Bosak do Scheuring-Wielgus: Nic pani do tego, jak rolę religia gra w czyimś życiu
Do 25 września rodzice mają czas na wypisanie swoich dzieci z zajęć edukacji zdrowotnej. "Podjęliśmy decyzję o wypisaniu naszego syna z zajęć Edukacji Zdrowotnej" – przekazał Karol Nawrocki. "Pod niewinnie brzmiącą nazwą tego przedmiotu próbuje się przemycać do polskich szkół ideologię i politykę, a na to nie może być zgody. Szkoła to przede wszystkim miejsce nauki, ale także przestrzeń budowania szacunku do kultury, tradycji i wartości chrześcijańskich, z których wyrasta nasza cywilizacja" – wskazał prezydent.
O wypisywanie dzieci z zajęć zaapelowali m.in. biskupi.

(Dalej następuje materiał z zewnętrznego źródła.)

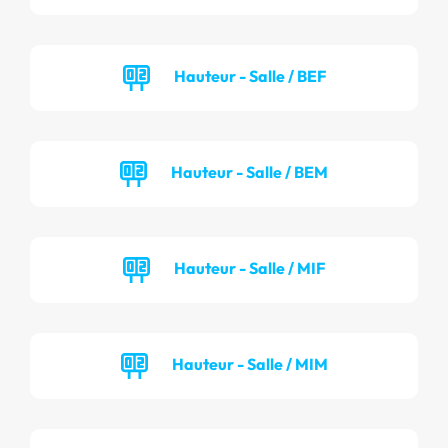
Hauteur - Salle / BEF
Hauteur - Salle / BEM
Hauteur - Salle / MIF
Hauteur - Salle / MIM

Scheuring-Wielgus oburzona na Kościół. Bosak: Nic pani do tego
Lewica jest oburzona postawą Kościoła. Według polityków z tej strony sceny politycznej, duchowni nie mają prawa w żaden sposób wtrącać się w kwestie edukacyjne. Taką postawę zaprezentowała w Polsat News europoseł Joanna Scheuring-Wielgus, jednak spotkała się z mocną odpowiedzią Krzysztofa Bosaka.

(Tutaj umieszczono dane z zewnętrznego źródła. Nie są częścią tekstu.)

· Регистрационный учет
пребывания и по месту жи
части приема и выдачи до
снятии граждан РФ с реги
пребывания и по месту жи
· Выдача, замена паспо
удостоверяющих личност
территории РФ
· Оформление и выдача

– Nie powinna pani wtrącać się do Kościoła i życia chrześcijan. Nic pani do tego, jak rolę religia i Kościół odgrywa w czyim życiu – powiedział wicemarszałek Sejmu.
– Wolność religijna polega na tym, że każdy ma prawo określić, jaką religię wyznaje. Po drugie, jaką wspólnota religijna odgrywa rolę w jego życiu. Więc pani ma oczywiście prawo skomentować, wyrazić opinię, ale proszę przyjąć do wiadomości, że szereg ludzi ma inną opinię i każdy ma prawo określić to sam – wyjaśniał.

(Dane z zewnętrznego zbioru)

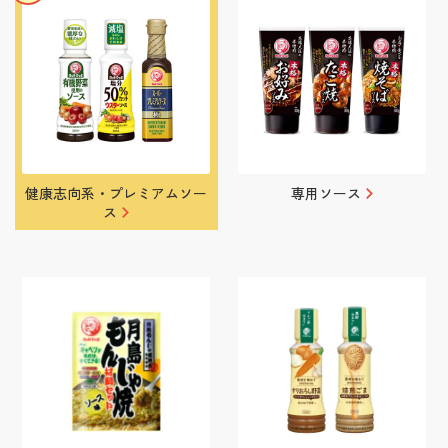
健康志向系・プレミアムソー
専用ソース
ス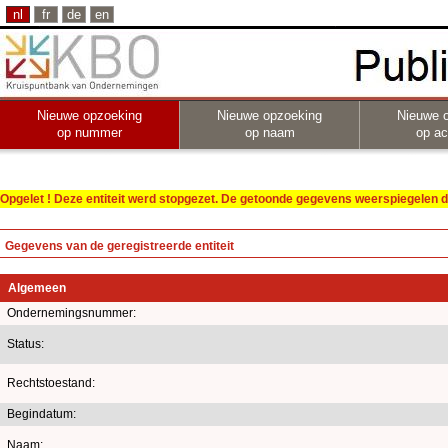
nl
fr
de
en
Nieuwe opzoeking
Nieuwe opzoeking
Nieuwe 
op nummer
op naam
op act
Opgelet ! Deze entiteit werd stopgezet. De getoonde gegevens weerspiegelen de
Gegevens van de geregistreerde entiteit
Algemeen
Ondernemingsnummer:
Status:
Rechtstoestand:
Begindatum:
Naam: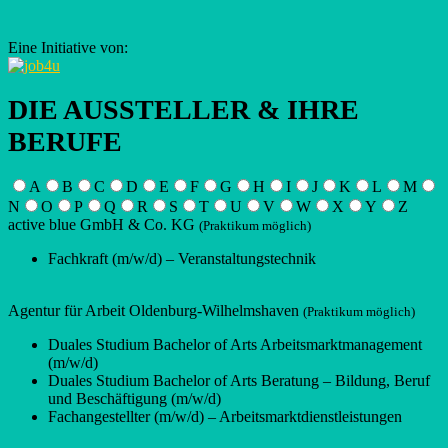
Eine Initiative von:
DIE AUSSTELLER & IHRE
BERUFE
A
B
C
D
E
F
G
H
I
J
K
L
M
N
O
P
Q
R
S
T
U
V
W
X
Y
Z
active blue GmbH & Co. KG
(Praktikum möglich)
Fachkraft (m/w/d) – Veranstaltungstechnik
Agentur für Arbeit Oldenburg-Wilhelmshaven
(Praktikum möglich)
Duales Studium Bachelor of Arts Arbeitsmarktmanagement
(m/w/d)
Duales Studium Bachelor of Arts Beratung – Bildung, Beruf
und Beschäftigung (m/w/d)
Fachangestellter (m/w/d) – Arbeitsmarktdienstleistungen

Następnie przedstawiciel Konfederacji odniósł się do podstawy programowej edukacji zdrowotnej. – W jednym się z panią zgodzę. Zachęcam do przeczytania podstawy programowej, także tych rodziców, którzy posyłają i nie posyłają dzieci. Wszystkim się to przyda, żeby lepiej zrozumieć, co ministerstwo robi. Do tego, żeby omawiać rzeczy związane z zagrożeniami różnego rodzaju z dziećmi, bo to naprawdę poważny temat i wielu rodziców tego nie robi. Po drugie, jeżeli państwo to przeczytają, to będą zaskoczeni, jak ogólnikowa jest ta podstawa programowa i jak mało jest w niej treści. Tam jest katalog problemów, natomiast niewiele jest szczegółowej treści i rozwiązań. Moim zdaniem sposób nauczania tego przedmiotu w ogromnym stopniu będzie należał od nauczyciela i szczegółowych, dodatkowych materiałów, których MEN nie przesądza. Zwracam uwagę, że to jest pewne sprzedawanie kota w worku, bo ten sam temat można na wiele sposobów pokazać – przekazał Bosak.